__REQUIREMENT__. Please reproduce word for word the part of the excerpt on face and word interference that begins at the words "When comparing the effect" and stops after the words "type of condition.".

When comparing the effect of interference in each group, the findings revealed that, whereas in the group of healthy older adults this effect is similar in both conditions, in the AD groups the interference is lower on the word task than on faces. Thus, when AD patients have to recognize a word, less interference is produced by the face than in the opposite condition. AD patients show executive dysfunction that includes poor selective attention, failure to inhibit interfering stimuli, and poor manipulation skills [48, 49]. These deficits, together with the more complex nature of faces, as opposed to the over-learning and automaticity of words, may explain the lower interference in AD patients in this type of condition.
Additionally, several studies found deficits in facial emotion recognition in people with AD, compared to healthy older adults, and a significant increase in this deficit with disease severity [26]. This recognition difficulty would justify the results obtained when comparing the interference of the groups in the faces condition, where interference is greater when the disease is more severe. Furthermore, some studies have considered the influence of the intensity of the expression on the recognition of the emotion portrayed, and findings suggest that people with AD have more difficulty in recognizing low intensity emotional facial expressions than high intensity expressions [27]. Neuroanatomical damage in AD, specifically changes in the anterior medial frontal cortex, medial temporal cortex, and amygdala, may underlie impairments in facial emotion recognition in AD that increase as the condition advances [50].
From a clinical perspective, impairments in the ability to recognize facial affective expressions may lead to social dysfunction and difficulties with interpersonal communication in people with AD [51]. It is important to find out about these difficulties from family members and caregivers because AD patients with impairments in facial recognition can experience greater social isolation due to their interaction problems. In addition, difficulties in interpreting nonverbal communication can lead to misunderstandings that deteriorate their relationships. Therefore, words can be a better method for recognizing emotions, but research should examine whether this is transferable to common objects and would facilitate their recognition, which could help people with AD to adapt to aspects and tasks of daily life. In addition, it is important to transmit consistent information without having to choose between two sources of information.
A limitation that future studies could solve is the fact that in the current task, both stimuli (faces and words) appear together in both conditions. In addition, neutral stimuli were not used in this study. Therefore, to separate facilitation and interference effects, there should be at least one baseline condition (e.g., using words or faces alone, using neutral faces or words).

Excerpts from a dataset
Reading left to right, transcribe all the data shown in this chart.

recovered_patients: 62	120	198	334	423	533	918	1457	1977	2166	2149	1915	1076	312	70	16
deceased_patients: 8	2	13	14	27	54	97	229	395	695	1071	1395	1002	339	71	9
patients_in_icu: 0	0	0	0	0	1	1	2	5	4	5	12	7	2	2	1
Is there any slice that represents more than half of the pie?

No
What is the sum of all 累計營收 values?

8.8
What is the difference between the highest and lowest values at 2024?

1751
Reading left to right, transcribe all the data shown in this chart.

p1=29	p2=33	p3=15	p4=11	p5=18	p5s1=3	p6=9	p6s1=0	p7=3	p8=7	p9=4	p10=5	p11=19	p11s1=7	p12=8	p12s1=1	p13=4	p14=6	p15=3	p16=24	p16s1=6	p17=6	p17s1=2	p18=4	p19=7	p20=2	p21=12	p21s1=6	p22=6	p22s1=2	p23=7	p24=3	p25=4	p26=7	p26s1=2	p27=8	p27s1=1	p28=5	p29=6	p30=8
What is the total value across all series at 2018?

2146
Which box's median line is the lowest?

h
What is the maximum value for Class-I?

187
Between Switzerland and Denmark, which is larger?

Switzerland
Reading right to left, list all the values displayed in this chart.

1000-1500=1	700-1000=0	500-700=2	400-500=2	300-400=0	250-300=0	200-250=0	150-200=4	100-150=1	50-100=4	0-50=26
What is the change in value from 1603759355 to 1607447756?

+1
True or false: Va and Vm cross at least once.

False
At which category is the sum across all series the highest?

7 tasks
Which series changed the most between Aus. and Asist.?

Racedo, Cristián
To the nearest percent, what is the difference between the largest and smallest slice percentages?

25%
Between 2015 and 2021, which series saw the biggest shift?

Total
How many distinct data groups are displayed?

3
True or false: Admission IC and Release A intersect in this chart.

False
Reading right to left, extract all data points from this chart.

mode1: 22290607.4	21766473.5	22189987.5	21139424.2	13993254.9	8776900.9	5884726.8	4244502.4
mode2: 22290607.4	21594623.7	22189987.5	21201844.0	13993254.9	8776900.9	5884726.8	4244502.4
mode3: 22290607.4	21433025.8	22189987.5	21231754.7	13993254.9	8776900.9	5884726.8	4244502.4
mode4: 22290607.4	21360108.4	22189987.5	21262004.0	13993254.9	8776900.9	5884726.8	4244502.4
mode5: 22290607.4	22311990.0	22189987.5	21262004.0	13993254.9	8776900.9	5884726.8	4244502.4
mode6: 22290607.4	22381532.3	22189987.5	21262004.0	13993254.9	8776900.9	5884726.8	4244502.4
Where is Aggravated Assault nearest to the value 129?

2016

__EXERCISE OUTPUT__.
When comparing the effect of interference in each group, the findings revealed that, whereas in the group of healthy older adults this effect is similar in both conditions, in the AD groups the interference is lower on the word task than on faces. Thus, when AD patients have to recognize a word, less interference is produced by the face than in the opposite condition. AD patients show executive dysfunction that includes poor selective attention, failure to inhibit interfering stimuli, and poor manipulation skills [48, 49]. These deficits, together with the more complex nature of faces, as opposed to the over-learning and automaticity of words, may explain the lower interference in AD patients in this type of condition.